97.1 is, or was, the home of my beloved Adam Carolla and Frosty, Heidi and Frank. Of course, if you’re not in L.A. or one of their (FUCKING FORMER) syndication markets — or if you haven’t heard me have on about how great they are — these names probably don’t mean very much to you. You might understand if you’re a Howard Stern fan. These were my friends who drove to work with me in the mornings and picked up my kids with me, and goofed around and kept me company in the car and made me laugh. A lot of Angelenos felt this way. But apparently more Angelenos than that are Hispanic. So my radio friends are gone.

Friday’s shows, the last ones, were damned near funereal. Worse, I now have nothing to listen to on the car radio. I hate all of the available music stations, unless and until they come up an Elvis Costello/Jenny Lewis station. Of course this means those two get more airplay in my car on CD. Apart from that, it’s the local AM news station. Damn, damn, damn.

Ben and I have noticed that whatever we like gets cancelled or discontinued. The example which pops to mind is this completely awesome frittata Trader Joe’s used to sell, which was wicked good and which we bought and ate often. Of course, they don’t sell them anymore. I suppose it’s because what we like is usually different to what everyone else likes. I’d be better off if I listened to Beyonce and watched American Idol. So much for social diversity. So much for individuality. And so much, damn it, for 97.1.

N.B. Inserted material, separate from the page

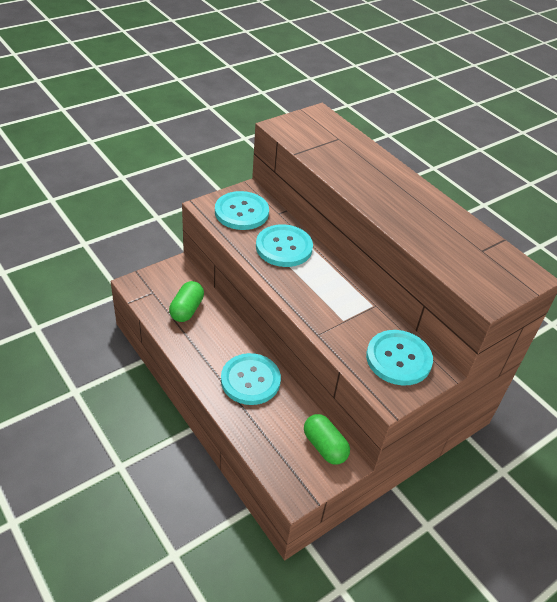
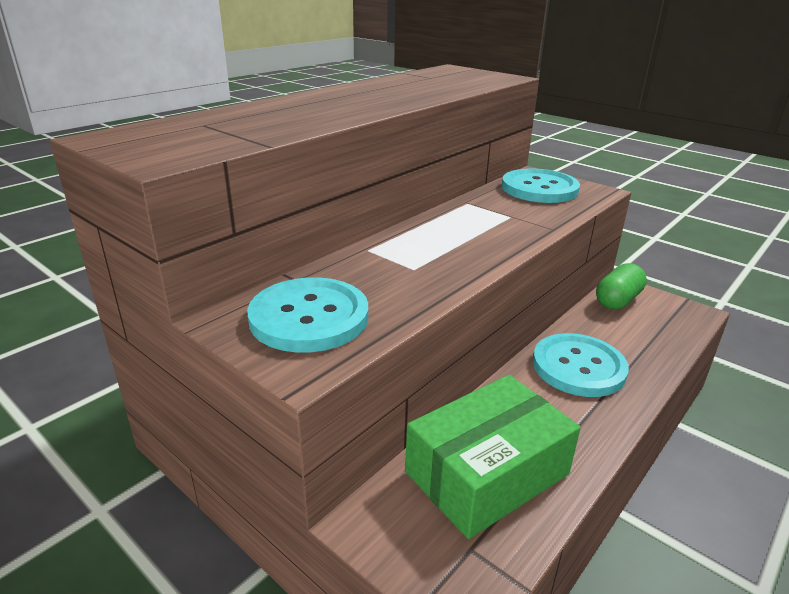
camera: 100 degrees left, 15 degrees down
green capsule [169,281,204,322] -> green box [405,375,581,539]
turquoise button [256,224,313,267] -> none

Adam, my friend: Mahalo for all the great radio. I know we’ll hear from you again. Frosty, Heidi and Frank: You’ll be back, hopefully not in some cityful of ASSHOLES.

category: music, rants

Blast From My Ass, I Mean The Past.

Tuesday, February 3, 2009

Just for Going Like Sixty, who made foul mention of my dreadful faux Dorothy Hamill wedge from 2007, I give you: My original Dorothy Hamill wedge from the ’70s. I would dearly love to have the face back, the sulky attitude hasn’t changed much, and I daresay the haircut is better too.

hamill2.jpg

Love, John Updike.

Sunday, February 1, 2009

Last week, American author John Updike died at the age of 76 — of lung cancer, like both my parents. (I’m going to publicly flog any of my kids who takes up cigarettes.) I was sad to see him go. It’s always good to read in a book, or see in a movie, a truly accurate depiction of a marriage — not a miserable one, not a blissful one, but a real one. The two most real depictions of marriage I’ve ever seen are in the movie Fargo (between the pregnant police officer and her husband) and in John Updike’s Rabbit books.

The Rabbit arc encompasses four novels: Rabbit, Run; Rabbit Redux; Rabbit is Rich and Rabbit at Rest.  (There is also Rabbit Remembered, but I don’t count that one because Rabbit is already dead.) They follow a Pennsylvania car dealer through his entire life, from his teen years to his death. And the central element of Rabbit’s story is his marriage to Janice, his first and only wife.

Oh Lord, do these two put each other through hell at times. There is sporadic adultery on both sides, substance abuse, the accidental death of one of their children, their adult son’s cocaine addiction, separations, recriminations, and sometimes just the plain old sense of I hate you so much right now that rears its head in every long marriage. (Come to think of it, it’s probably even more common in short marriages.)

But Rabbit and Janice stay together until Rabbit’s death. It puts me so much in mind of my parents, until my dad’s untimely death cut short their marriage just short of the 50-year mark. Why aren’t more people writing and making movies about this sort of marriage?

Anyway. John Updike taught me a lot about what true love really is. If you haven’t read his novels, they’re wonderful and I highly recommend them. Goodnight, Mr. Updike, and thanks.